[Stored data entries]

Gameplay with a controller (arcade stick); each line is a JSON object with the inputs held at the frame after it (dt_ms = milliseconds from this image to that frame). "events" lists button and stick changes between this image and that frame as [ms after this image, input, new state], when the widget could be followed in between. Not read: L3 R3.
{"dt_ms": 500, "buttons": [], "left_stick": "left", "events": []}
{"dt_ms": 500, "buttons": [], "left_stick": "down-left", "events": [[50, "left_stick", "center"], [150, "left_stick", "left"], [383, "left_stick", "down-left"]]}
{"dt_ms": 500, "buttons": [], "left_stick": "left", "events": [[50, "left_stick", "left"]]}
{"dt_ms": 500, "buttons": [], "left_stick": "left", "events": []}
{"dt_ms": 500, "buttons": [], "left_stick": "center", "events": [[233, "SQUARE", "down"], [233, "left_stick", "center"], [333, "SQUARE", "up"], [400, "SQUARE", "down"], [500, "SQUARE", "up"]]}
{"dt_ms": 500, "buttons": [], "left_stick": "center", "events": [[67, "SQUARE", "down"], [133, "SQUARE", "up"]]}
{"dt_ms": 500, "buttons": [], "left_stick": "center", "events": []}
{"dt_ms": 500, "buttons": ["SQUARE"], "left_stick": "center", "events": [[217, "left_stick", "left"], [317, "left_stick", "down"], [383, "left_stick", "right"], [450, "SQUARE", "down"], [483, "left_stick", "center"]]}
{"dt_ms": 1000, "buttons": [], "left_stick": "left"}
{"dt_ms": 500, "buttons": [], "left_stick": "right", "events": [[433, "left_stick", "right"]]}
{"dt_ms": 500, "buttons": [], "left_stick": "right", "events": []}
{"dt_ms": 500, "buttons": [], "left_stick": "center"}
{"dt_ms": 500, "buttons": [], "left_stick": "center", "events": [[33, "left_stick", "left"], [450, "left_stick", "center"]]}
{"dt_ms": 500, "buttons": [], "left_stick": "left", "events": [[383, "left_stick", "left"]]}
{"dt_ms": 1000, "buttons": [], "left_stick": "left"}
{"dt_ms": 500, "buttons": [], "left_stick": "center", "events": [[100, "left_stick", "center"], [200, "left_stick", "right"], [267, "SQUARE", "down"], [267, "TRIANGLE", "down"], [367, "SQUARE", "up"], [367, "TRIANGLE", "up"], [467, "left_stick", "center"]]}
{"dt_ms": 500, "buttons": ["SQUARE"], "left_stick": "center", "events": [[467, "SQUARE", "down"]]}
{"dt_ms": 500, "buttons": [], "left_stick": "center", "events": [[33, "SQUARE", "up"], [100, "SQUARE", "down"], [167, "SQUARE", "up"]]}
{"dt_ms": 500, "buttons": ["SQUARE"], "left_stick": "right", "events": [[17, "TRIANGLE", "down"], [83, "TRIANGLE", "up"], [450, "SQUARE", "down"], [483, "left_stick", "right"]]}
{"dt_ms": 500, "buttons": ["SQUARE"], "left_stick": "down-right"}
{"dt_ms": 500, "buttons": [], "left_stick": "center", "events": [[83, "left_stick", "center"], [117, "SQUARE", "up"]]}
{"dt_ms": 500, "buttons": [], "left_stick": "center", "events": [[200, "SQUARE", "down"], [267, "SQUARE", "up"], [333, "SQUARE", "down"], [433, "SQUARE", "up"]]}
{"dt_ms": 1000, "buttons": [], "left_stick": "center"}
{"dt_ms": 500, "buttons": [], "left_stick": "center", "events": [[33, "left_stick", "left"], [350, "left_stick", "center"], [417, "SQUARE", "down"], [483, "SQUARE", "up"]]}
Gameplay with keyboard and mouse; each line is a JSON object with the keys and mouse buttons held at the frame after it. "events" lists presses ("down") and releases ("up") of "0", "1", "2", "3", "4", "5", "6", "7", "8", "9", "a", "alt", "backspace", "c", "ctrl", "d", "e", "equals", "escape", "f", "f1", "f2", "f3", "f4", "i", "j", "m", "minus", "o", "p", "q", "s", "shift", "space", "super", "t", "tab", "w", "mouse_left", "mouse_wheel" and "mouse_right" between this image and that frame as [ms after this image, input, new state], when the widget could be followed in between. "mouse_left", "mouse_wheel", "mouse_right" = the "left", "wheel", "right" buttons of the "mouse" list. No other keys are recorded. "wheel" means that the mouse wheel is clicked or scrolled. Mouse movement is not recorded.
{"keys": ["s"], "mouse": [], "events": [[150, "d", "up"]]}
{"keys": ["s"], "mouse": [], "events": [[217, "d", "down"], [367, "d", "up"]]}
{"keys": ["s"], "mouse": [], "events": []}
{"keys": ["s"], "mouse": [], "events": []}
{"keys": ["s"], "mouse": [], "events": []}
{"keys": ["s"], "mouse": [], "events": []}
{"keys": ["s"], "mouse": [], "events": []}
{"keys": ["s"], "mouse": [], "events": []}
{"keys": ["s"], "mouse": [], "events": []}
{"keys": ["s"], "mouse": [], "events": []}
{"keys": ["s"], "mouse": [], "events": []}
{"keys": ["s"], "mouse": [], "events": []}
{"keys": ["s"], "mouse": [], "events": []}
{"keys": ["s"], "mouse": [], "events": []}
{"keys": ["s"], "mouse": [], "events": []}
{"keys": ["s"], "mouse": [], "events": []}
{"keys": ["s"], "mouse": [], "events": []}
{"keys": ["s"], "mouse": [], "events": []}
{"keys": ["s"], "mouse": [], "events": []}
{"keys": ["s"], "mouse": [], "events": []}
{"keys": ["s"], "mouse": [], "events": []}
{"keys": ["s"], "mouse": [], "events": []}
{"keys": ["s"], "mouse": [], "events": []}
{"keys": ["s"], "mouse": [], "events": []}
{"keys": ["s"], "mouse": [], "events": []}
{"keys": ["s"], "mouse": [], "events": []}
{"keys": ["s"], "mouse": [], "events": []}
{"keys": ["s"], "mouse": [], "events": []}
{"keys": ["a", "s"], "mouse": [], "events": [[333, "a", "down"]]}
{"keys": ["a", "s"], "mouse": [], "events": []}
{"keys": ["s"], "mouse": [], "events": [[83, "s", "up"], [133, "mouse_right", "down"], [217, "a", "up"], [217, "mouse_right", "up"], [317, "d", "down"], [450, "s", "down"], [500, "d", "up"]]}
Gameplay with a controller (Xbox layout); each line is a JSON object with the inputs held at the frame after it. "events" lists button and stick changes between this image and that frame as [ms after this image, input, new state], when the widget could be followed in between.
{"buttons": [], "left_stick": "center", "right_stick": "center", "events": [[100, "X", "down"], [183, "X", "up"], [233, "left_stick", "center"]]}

Assignment:
Determine how many lines in the data contain the string "TRIANGLE", and give the number only.

Result of this task:
2